Waterfowl Surveys Are Back For 2022

A lot has changed since the beginning of the Covid-19 pandemic, but one thing that hasn’t: the need for data to inform waterfowl management and hunting regulations according to officials with Delta Waterfowl.

“Season lengths and bag limits are adjusted annually based on changes in bird abundance and habitat condition. Since 1955, the Waterfowl Breeding Population and Habitat Survey has provided that vital data. Conducted by the U.S. Fish and Wildlife Service and the Canadian Wildlife Service, this annual survey spans more than 2 million square miles of critical waterfowl breeding grounds. It’s the largest and most extensive wildlife survey in the world.”
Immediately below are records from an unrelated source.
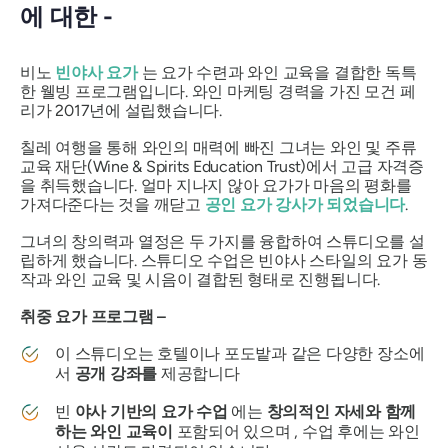
에 대한 -
비노
빈야사 요가
는 요가 수련과 와인 교육을 결합한 독특
한 웰빙 프로그램입니다. 와인 마케팅 경력을 가진 모건 페
리가 2017년에 설립했습니다.
칠레 여행을 통해 와인의 매력에 빠진 그녀는 와인 및 주류
교육 재단(Wine & Spirits Education Trust)에서 고급 자격증
을 취득했습니다. 얼마 지나지 않아 요가가 마음의 평화를
가져다준다는 것을 깨닫고
공인 요가 강사가 되었습니다
.
그녀의 창의력과 열정은 두 가지를 융합하여 스튜디오를 설
립하게 했습니다. 스튜디오 수업은 빈야사 스타일의 요가 동
작과 와인 교육 및 시음이 결합된 형태로 진행됩니다.
취중 요가 프로그램 –
이 스튜디오는 호텔이나 포도밭과 같은 다양한 장소에
서
공개 강좌를
제공합니다
빈
야사 기반의 요가 수업
에는
창의적인 자세와 함께
하는 와인 교육이
포함되어 있으며 , 수업 후에는 와인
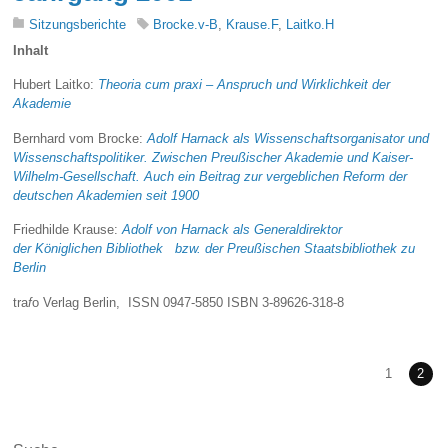
Sitzungsberichte
Brocke.v-B
,
Krause.F
,
Laitko.H
Inhalt
Hubert Laitko:
Theoria cum praxi – Anspruch und Wirklichkeit der
Akademie
Bernhard vom Brocke:
Adolf Harnack als Wissenschaftsorganisator und
Wissenschaftspolitiker. Zwischen Preußischer Akademie und Kaiser-
Wilhelm-Gesellschaft. Auch ein Beitrag zur vergeblichen Reform der
deutschen Akademien seit 1900
Friedhilde Krause:
Adolf von Harnack als Generaldirektor
der Königlichen Bibliothek bzw. der Preußischen Staatsbibliothek zu
Berlin
tra
f
o Verlag Berlin, ISSN 0947-5850 ISBN
3-89626-318-8
1
2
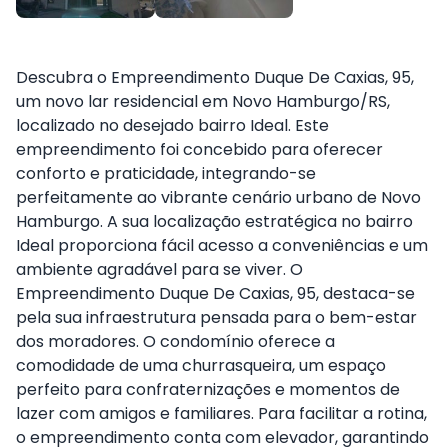
Descubra o Empreendimento Duque De Caxias, 95,
um novo lar residencial em Novo Hamburgo/RS,
localizado no desejado bairro Ideal. Este
empreendimento foi concebido para oferecer
conforto e praticidade, integrando-se
perfeitamente ao vibrante cenário urbano de Novo
Hamburgo. A sua localização estratégica no bairro
Ideal proporciona fácil acesso a conveniências e um
ambiente agradável para se viver. O
Empreendimento Duque De Caxias, 95, destaca-se
pela sua infraestrutura pensada para o bem-estar
dos moradores. O condomínio oferece a
comodidade de uma churrasqueira, um espaço
perfeito para confraternizações e momentos de
lazer com amigos e familiares. Para facilitar a rotina,
o empreendimento conta com elevador, garantindo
“The annual evaluation of waterfowl population and habitat in North America has enormous practical importance for waterfowl managers and hunters. However, because of fieldwork limitations related to the COVID-19 pandemic, the full survey wasn’t conducted in 2020 or 2021. In May 2022, the survey was completed for the first time since 2019.”
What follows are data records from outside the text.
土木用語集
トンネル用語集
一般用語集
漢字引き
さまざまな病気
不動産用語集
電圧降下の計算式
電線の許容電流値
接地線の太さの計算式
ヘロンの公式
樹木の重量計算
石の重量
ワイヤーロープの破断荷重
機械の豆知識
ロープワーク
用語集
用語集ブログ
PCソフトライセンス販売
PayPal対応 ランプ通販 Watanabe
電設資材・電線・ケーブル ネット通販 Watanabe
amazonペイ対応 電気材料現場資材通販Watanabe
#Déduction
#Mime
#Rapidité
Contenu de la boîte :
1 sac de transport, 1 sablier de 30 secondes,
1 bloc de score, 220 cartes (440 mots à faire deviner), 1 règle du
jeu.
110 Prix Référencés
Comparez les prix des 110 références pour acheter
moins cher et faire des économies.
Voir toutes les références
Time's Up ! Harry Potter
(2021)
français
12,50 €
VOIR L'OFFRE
“It’s great that there will be a survey this year,” said Dr. Frank Rohwer, president and chief scientist of Delta Waterfowl. “This is a cornerstone piece of information that’s used to set harvest regulations.”

A Data Drought

In the absence of newer surveys, hunting regulations have been developed based on the 2019 data and habitat projections for 2020 and 2021. In 2019, the total number of breeding ducks was 38.9 million, 10 percent above the long-term average. Hunting regulation frameworks remain liberal across all four flyways for the 2022-2023 season.

USFWS has relied on mathematical models of population growth and decline to estimate current waterfowl populations. Despite these efforts, the breeding population remains uncertain without an up-to-date survey, especially on the tails of drought in the Prairie Pothole Region.

“We’ve had two lousy production years,” Rohwer said. “Ducks like to settle in the prairies, but when the prairies are dry, they will overfly and go other places. We don’t count them in those other places, so we could have ducks come out of the woodwork and populate the prairies.